I want to ask if a 'dunn-sidak' option provided by multcompare.m is actually the Dunn's test. Based on the paper (Dunn, 1964) and other materials, the Dunn's test is known to use z-statistics, but according to the documentation provided here, it seems like 'dunn-sidak' option uses critical values from the t-distribution.
Other software (e.g., R; cf. dunn.test, p.4) explicitly returns z-test statistics from the Dunn test. When I tested with Python, both Python and MATLAB gave equal results for one dataset but different results when conducted using other datasets.
Can anyone clarify whether the Dunn-Sidak approach in MATLAB is actually the Dunn's test and how does t-statistics fit in here?

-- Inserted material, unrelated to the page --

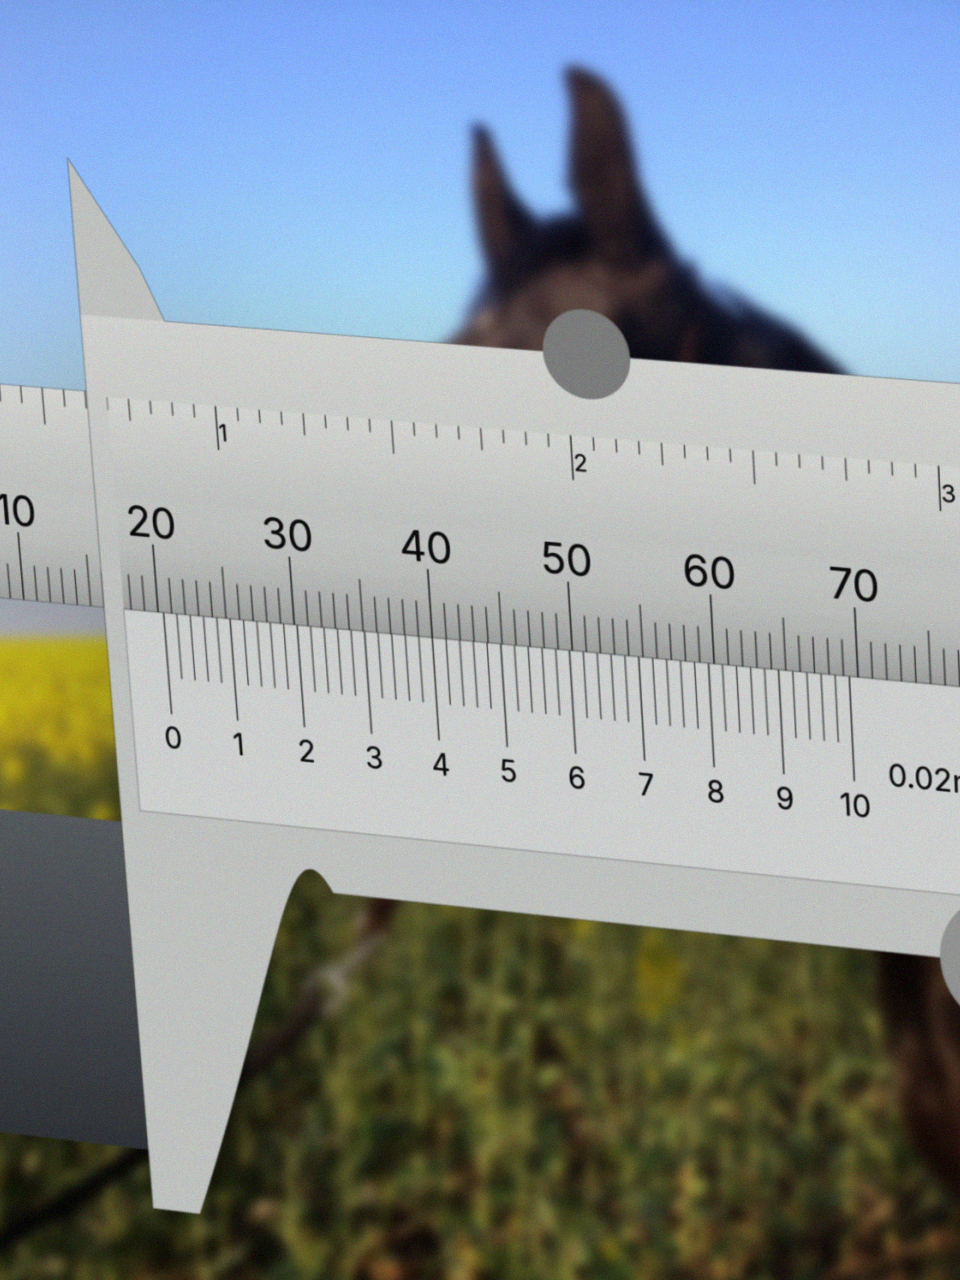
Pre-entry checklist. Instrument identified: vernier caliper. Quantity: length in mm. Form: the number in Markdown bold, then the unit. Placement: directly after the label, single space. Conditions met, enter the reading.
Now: **20.4** mm
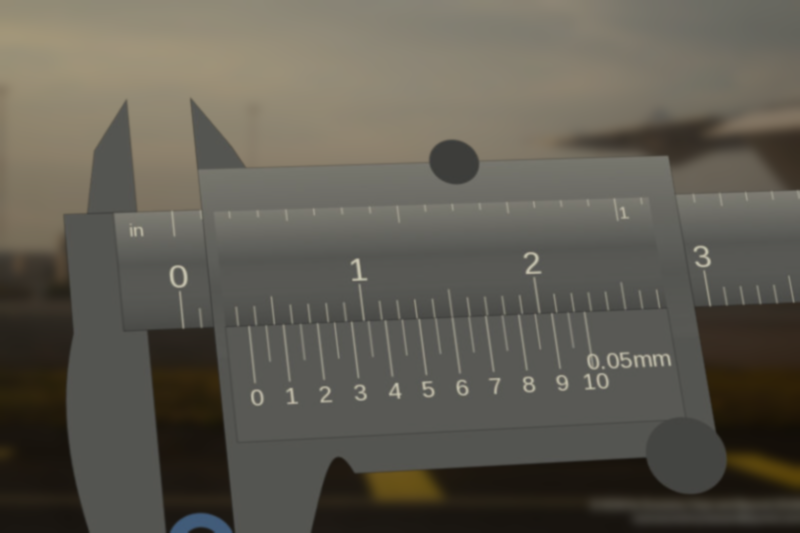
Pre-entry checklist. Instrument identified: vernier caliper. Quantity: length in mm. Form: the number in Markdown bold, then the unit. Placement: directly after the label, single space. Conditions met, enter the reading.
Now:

My question has also been asked in MATLAB Answers and partially discussed in StackExchange, but I feel like it has not been clearly answered, especially for the MATLAB software.
Thank you.
  1 Comment
Scott MacKenzie
Scott MacKenzie on 14 Jul 2021
Presumably the MATLAB documentation you cite on Multiple Comparisons is correct -- the Dunn-Sidak test, as implemented in multcompare, "uses critical values from the t-distribution". It's possible this is mathematically equivalent to the test given in the original source you cite The formula is given, so perhaps you can compare the two sources to find out.